If one of the supported identifier mechanisms is used, will set this identifier.
Otherwise will create a new <mods:identifier type=”purl”>{{ ID }}</mods:identifier>.
ocrd workspace set-id [OPTIONS] ID
Arguments
- ID¶
Required argument
update-page¶
Update the @ID, @ORDER, @ORDERLABEL, @LABEL or @CONTENTIDS attributes of the mets:div with @ID=PAGE_ID
ocrd workspace update-page [OPTIONS] PAGE_ID
Options
- --set <ATTR VALUE>¶
set mets:div ATTR to VALUE. possible keys: [‘ID’, ‘ORDER’, ‘ORDERLABEL’, ‘LABEL’, ‘CONTENTIDS’]
- --order <ORDER>¶
[DEPRECATED - use –set ATTR VALUE
- --orderlabel <ORDERLABEL>¶
DEPRECATED - use –set ATTR VALUE
- --contentids <ORDERLABEL>¶
DEPRECATED - use –set ATTR VALUE
Arguments
- PAGE_ID¶
Required argument
validate¶
Validate a workspace
METS_URL can be a URL, an absolute path or a path relative to $PWD. If not given, use –mets accordingly.

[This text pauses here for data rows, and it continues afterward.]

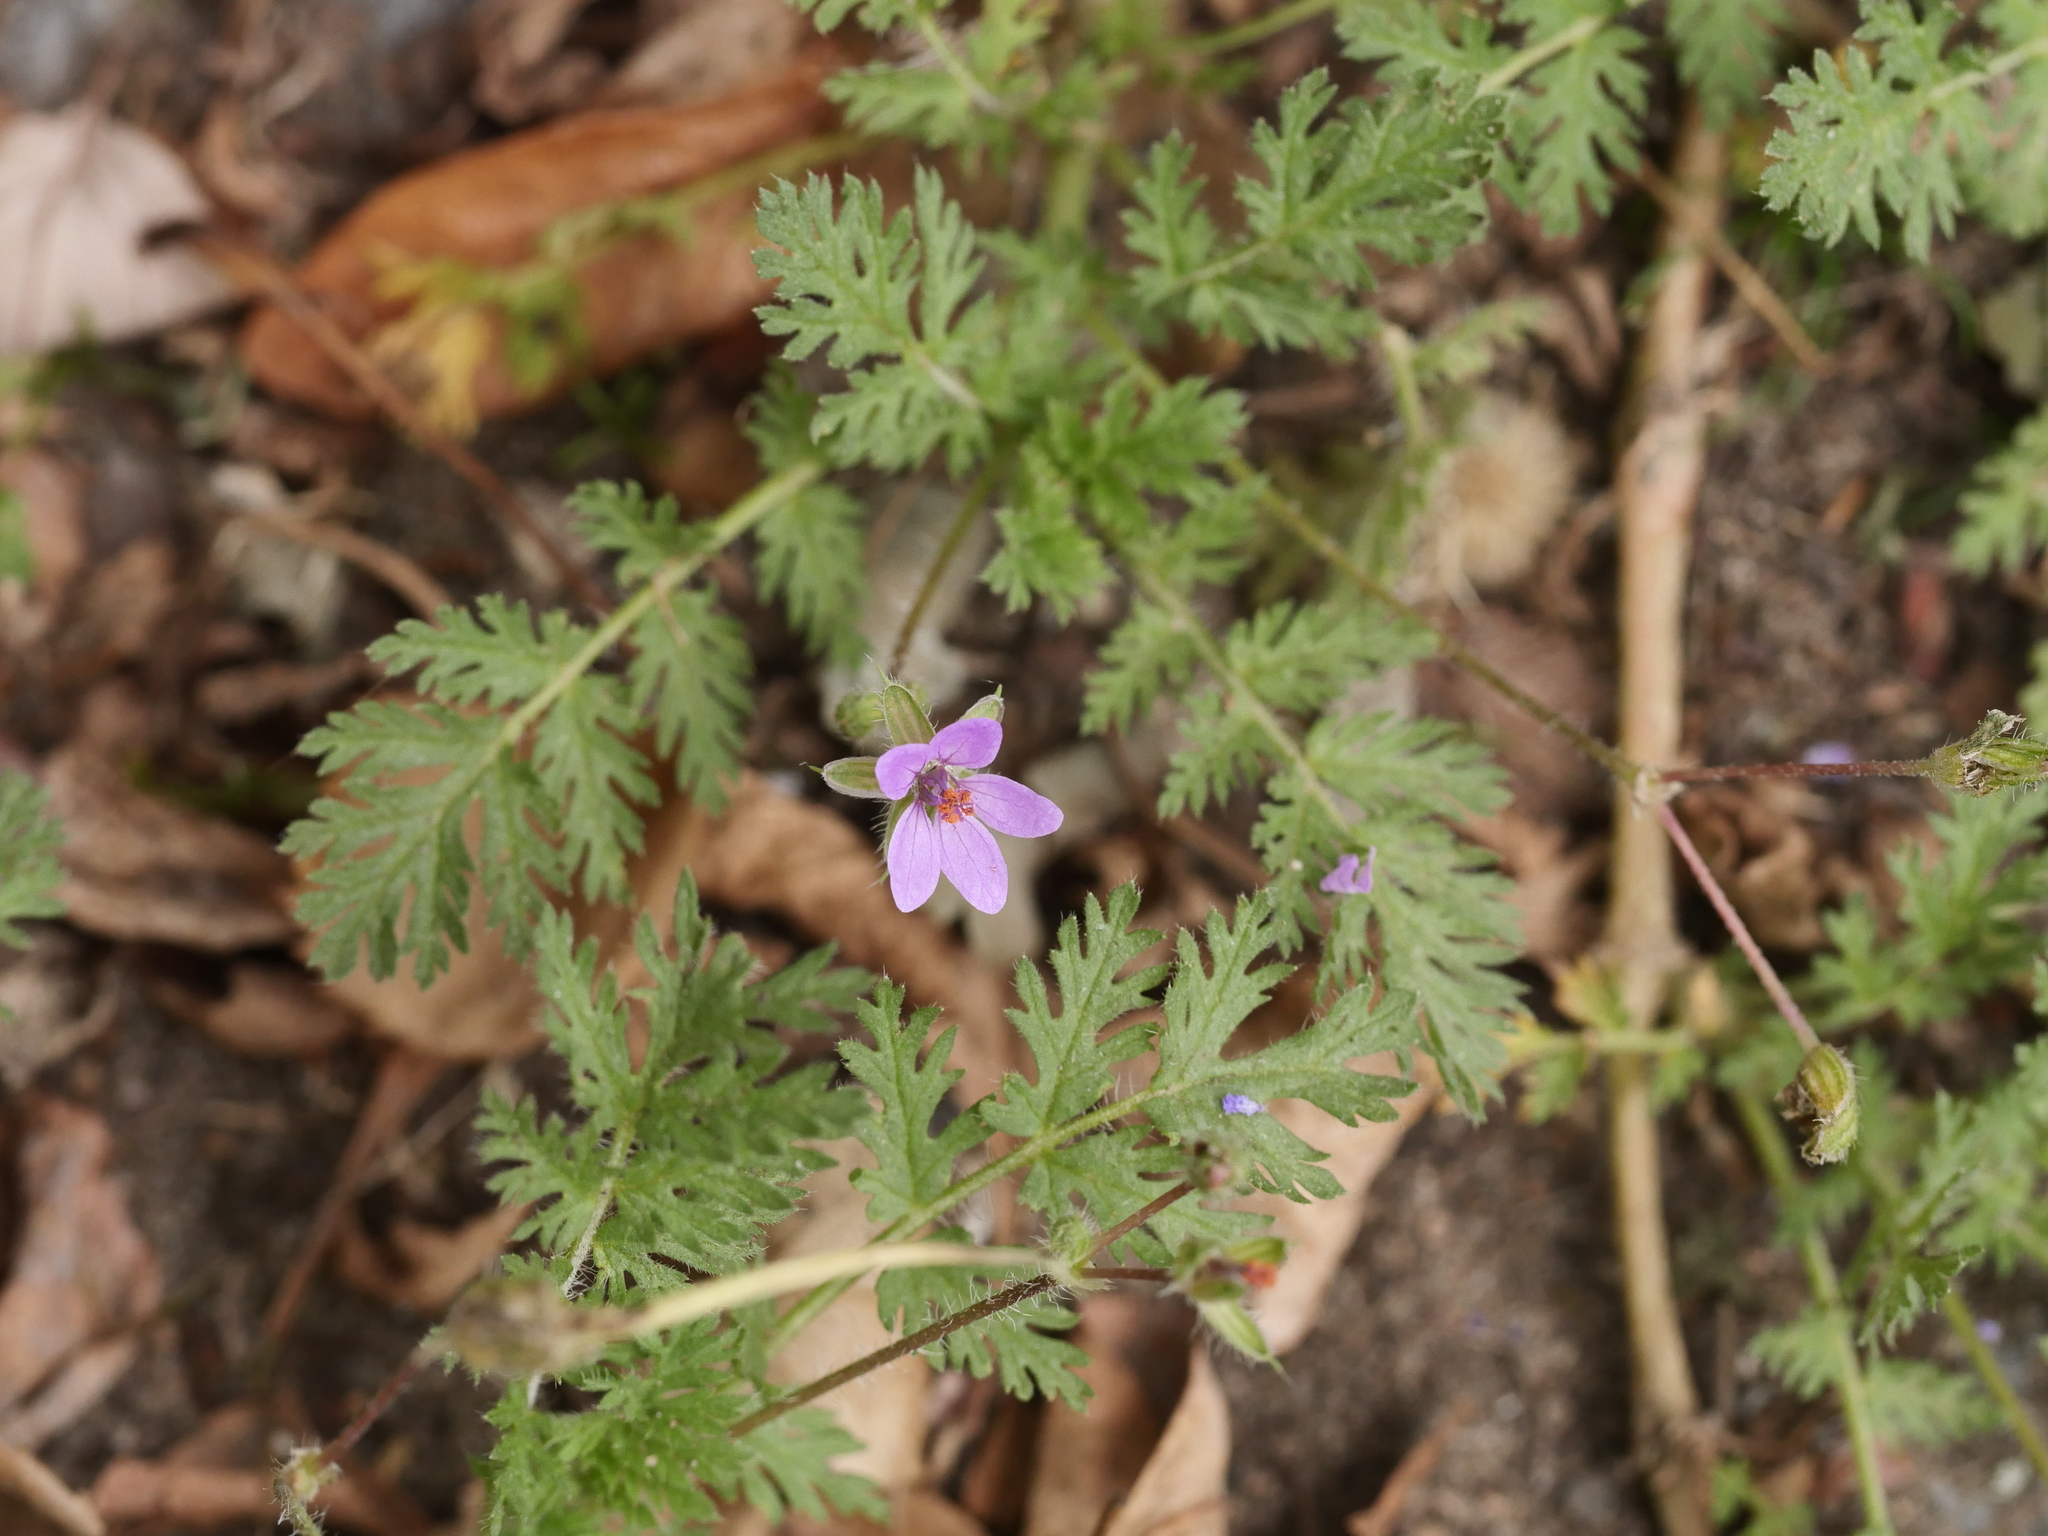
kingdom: Plantae
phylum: Tracheophyta
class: Magnoliopsida
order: Geraniales
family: Geraniaceae
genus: Erodium
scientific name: Erodium cicutarium
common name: Common stork's-bill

Check that the METS and its referenced file contents abide by the OCR-D specifications.
ocrd workspace validate [OPTIONS] [METS_URL]
Options
- -a, --download¶
Download all files
- -s, --skip <skip>¶
Tests to skip
- Options:
imagefilename | dimension | pixel_density | page | url | page_xsd | mets_fileid_page_pcgtsid | mets_unique_identifier | mets_file_group_names | mets_files | mets_xsd
- --page-textequiv-consistency, --page-strictness <page_textequiv_consistency>¶
How strict to check PAGE multi-level textequiv consistency
- Options:
strict | lax | fix | off
- --page-coordinate-consistency <page_coordinate_consistency>¶
How fierce to check PAGE multi-level coordinate consistency
- Options:
poly | baseline | both | off
Arguments
- METS_URL¶
Optional argument